(as of June 30, 2009)
Jurisdiction
Current year
Prior year
Alexandria
16.2%
7.0%
Northern Virginia (1st quarter)
16.0%
13.3%
D.C. metro area
14.9%
12.0%
Source: Grubb and Ellis, City of Alexandria
The office vacancy rate in Alexandria has climbed to its highest level in more than five years, as the city has joined a growing list of jurisdictions in the area to feel the effects of a national slump in the commercial real estate market.
As a comparison, during the last severe downturn in the commercial real estate market in the early 1990s, the office vacancy rate peaked at over 21 percent, according to city documents.
City officials did point out that the 16 percent vacancy rate includes the Victory Center Building on Eisenhower Avenue, rendering the figure a bit misleading. The building was renovated and added back to the vacancy list during the first quarter by Grubb & Ellis, a commercial real estate advisory firm.
But the market is still trending downward. Commercial property assessments in the city are projected to drop from between 7.7 percent to 15.5 percent, with a likely drop of about 13 percent. The city is thus faced with likely service cuts — cuts that Councilman Rob Krupicka described as a “wake-up call” at the council’s recent budget retreat. Further, through August, the number of year-to-date commercial real estate sales were down 60 percent compared with August 2007.
“The commercial market is the unknown,” said Cindy Smith-Page, director of the city’s real estate assessment department.
Still, Alexandria is certainly not alone, and could actually fare better next year than its Northern Virginia neighbors. In Fairfax County, nonresidential property values are projected to drop by about 18 percent in 2011. Arlington County is anticipating a 14 percent decline in commercial assessments, and Prince William County is projecting a 25 percent drop in commercial values.

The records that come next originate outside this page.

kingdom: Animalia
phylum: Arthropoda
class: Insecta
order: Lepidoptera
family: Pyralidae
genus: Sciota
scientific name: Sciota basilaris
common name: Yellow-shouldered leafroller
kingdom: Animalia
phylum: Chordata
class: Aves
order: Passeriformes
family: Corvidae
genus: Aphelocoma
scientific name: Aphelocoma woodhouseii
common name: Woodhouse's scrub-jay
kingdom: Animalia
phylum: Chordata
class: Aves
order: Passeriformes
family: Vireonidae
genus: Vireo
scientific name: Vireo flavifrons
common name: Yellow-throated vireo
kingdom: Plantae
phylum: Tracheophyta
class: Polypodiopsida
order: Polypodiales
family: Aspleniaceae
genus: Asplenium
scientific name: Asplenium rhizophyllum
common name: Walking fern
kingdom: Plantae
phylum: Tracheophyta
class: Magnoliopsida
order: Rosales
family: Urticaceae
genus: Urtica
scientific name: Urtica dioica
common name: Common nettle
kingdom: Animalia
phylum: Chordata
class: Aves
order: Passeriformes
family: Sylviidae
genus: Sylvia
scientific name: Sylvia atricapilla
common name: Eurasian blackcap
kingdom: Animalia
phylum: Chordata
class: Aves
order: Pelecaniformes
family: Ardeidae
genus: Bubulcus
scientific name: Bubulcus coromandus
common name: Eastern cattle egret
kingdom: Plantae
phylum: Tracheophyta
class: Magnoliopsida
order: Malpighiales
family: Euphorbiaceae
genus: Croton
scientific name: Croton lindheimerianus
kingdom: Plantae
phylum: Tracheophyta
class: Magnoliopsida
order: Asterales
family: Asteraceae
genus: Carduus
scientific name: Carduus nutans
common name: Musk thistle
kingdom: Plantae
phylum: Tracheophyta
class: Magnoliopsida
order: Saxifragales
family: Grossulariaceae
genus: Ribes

Nationally, commercial and multifamily mortgage loan originations for the third quarter were 12 percent lower than during the second quarter, and 54 percent lower than during the same period last year, according to the Mortgage Bankers Association.
“Tight credit conditions coupled with scant demand for new loans meant that commercial and multifamily mortgage originations remained low in the third quarter,” said Jamie Woodwell, MBA’s vice president of commercial real estate research.